[Stored data entries]
====

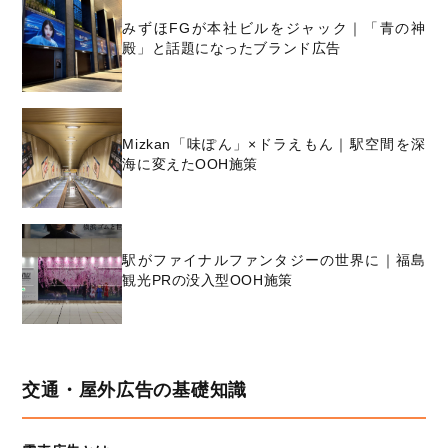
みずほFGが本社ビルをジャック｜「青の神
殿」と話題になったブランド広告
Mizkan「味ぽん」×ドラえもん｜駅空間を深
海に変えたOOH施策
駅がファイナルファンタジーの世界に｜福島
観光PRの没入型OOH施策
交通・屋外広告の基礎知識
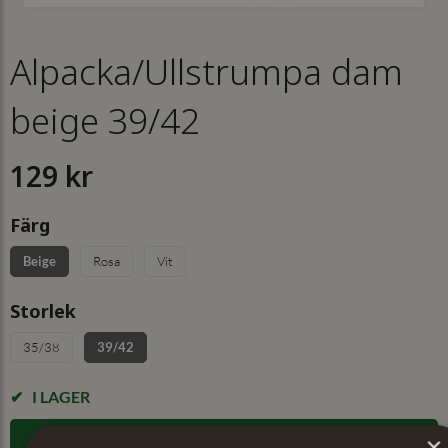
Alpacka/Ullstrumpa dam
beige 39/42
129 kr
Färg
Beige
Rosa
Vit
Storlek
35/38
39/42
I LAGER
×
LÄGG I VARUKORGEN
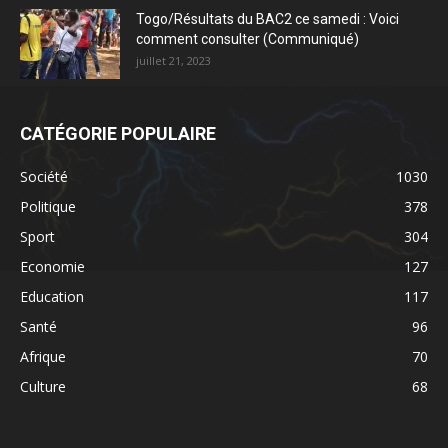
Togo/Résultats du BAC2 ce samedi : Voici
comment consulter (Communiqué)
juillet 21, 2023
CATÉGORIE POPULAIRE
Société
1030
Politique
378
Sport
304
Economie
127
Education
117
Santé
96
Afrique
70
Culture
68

====

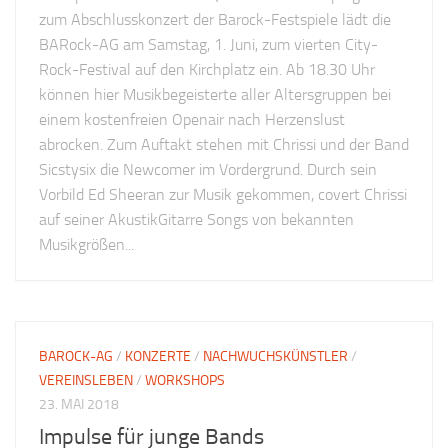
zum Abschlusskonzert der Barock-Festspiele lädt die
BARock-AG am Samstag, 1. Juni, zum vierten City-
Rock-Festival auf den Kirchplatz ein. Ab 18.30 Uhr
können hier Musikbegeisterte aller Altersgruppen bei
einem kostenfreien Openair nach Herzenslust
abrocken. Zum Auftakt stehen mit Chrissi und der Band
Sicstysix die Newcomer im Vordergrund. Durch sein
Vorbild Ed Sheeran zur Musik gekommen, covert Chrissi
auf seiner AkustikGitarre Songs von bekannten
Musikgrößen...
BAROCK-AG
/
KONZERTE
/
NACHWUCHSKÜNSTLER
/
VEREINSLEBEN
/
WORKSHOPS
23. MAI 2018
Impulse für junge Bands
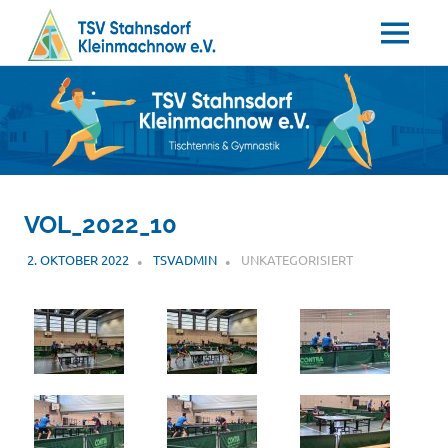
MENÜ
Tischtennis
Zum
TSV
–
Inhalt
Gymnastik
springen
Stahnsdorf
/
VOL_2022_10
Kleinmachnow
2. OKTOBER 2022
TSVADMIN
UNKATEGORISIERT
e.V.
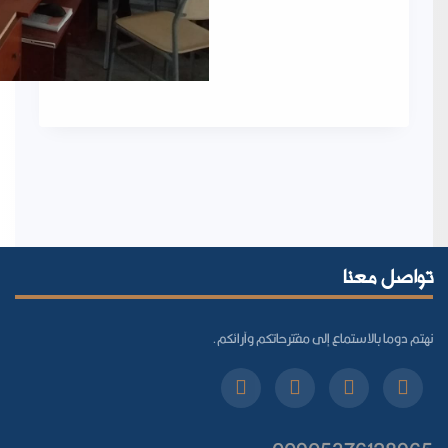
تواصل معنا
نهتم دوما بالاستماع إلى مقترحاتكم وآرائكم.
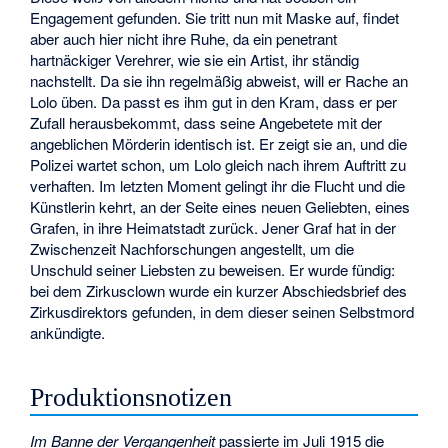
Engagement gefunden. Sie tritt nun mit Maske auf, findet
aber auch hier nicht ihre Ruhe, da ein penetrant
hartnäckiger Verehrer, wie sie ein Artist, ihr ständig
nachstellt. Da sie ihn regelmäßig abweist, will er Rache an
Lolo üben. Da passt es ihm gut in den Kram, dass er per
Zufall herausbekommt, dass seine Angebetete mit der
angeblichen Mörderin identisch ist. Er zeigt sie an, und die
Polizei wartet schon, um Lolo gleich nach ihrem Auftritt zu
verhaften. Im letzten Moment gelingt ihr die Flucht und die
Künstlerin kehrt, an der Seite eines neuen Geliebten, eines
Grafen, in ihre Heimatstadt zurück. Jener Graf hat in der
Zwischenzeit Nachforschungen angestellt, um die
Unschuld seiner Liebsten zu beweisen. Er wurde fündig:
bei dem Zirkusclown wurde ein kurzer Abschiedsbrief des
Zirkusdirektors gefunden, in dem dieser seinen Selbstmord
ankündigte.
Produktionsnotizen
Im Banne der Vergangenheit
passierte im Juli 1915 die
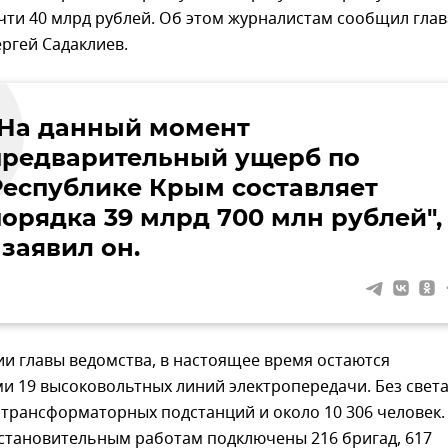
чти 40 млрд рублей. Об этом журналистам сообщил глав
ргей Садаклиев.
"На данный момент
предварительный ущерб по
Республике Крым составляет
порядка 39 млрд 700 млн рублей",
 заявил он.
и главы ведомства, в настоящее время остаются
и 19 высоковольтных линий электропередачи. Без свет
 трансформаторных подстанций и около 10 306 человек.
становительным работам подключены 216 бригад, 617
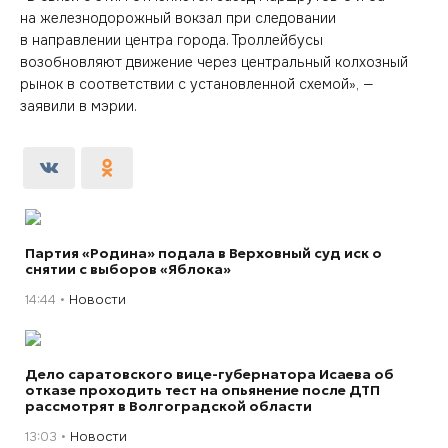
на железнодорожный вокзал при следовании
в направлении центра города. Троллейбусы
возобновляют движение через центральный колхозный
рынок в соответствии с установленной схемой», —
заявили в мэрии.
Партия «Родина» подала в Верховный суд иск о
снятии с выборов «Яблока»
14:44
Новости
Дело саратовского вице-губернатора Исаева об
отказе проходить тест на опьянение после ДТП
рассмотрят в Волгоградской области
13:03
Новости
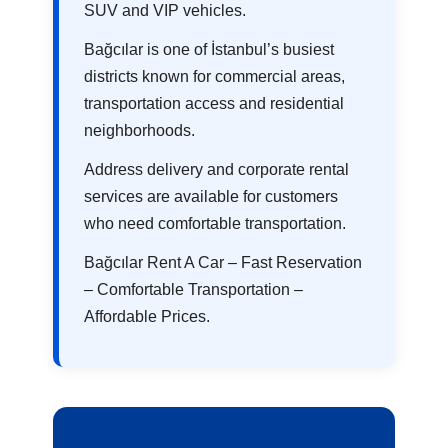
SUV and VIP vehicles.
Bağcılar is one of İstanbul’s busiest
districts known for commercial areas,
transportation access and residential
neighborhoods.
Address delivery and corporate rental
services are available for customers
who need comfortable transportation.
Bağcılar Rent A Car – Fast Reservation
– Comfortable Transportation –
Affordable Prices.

====

Look above for the line containing "в направлении центра города. Троллейбусы", then write out every line from there down to the line containing "Affordable Prices.", that line included, with no pictures.

в направлении центра города. Троллейбусы
возобновляют движение через центральный колхозный
рынок в соответствии с установленной схемой», —
заявили в мэрии.
Партия «Родина» подала в Верховный суд иск о
снятии с выборов «Яблока»
14:44
Новости
Дело саратовского вице-губернатора Исаева об
отказе проходить тест на опьянение после ДТП
рассмотрят в Волгоградской области
13:03
Новости
SUV and VIP vehicles.
Bağcılar is one of İstanbul’s busiest
districts known for commercial areas,
transportation access and residential
neighborhoods.
Address delivery and corporate rental
services are available for customers
who need comfortable transportation.
Bağcılar Rent A Car – Fast Reservation
– Comfortable Transportation –
Affordable Prices.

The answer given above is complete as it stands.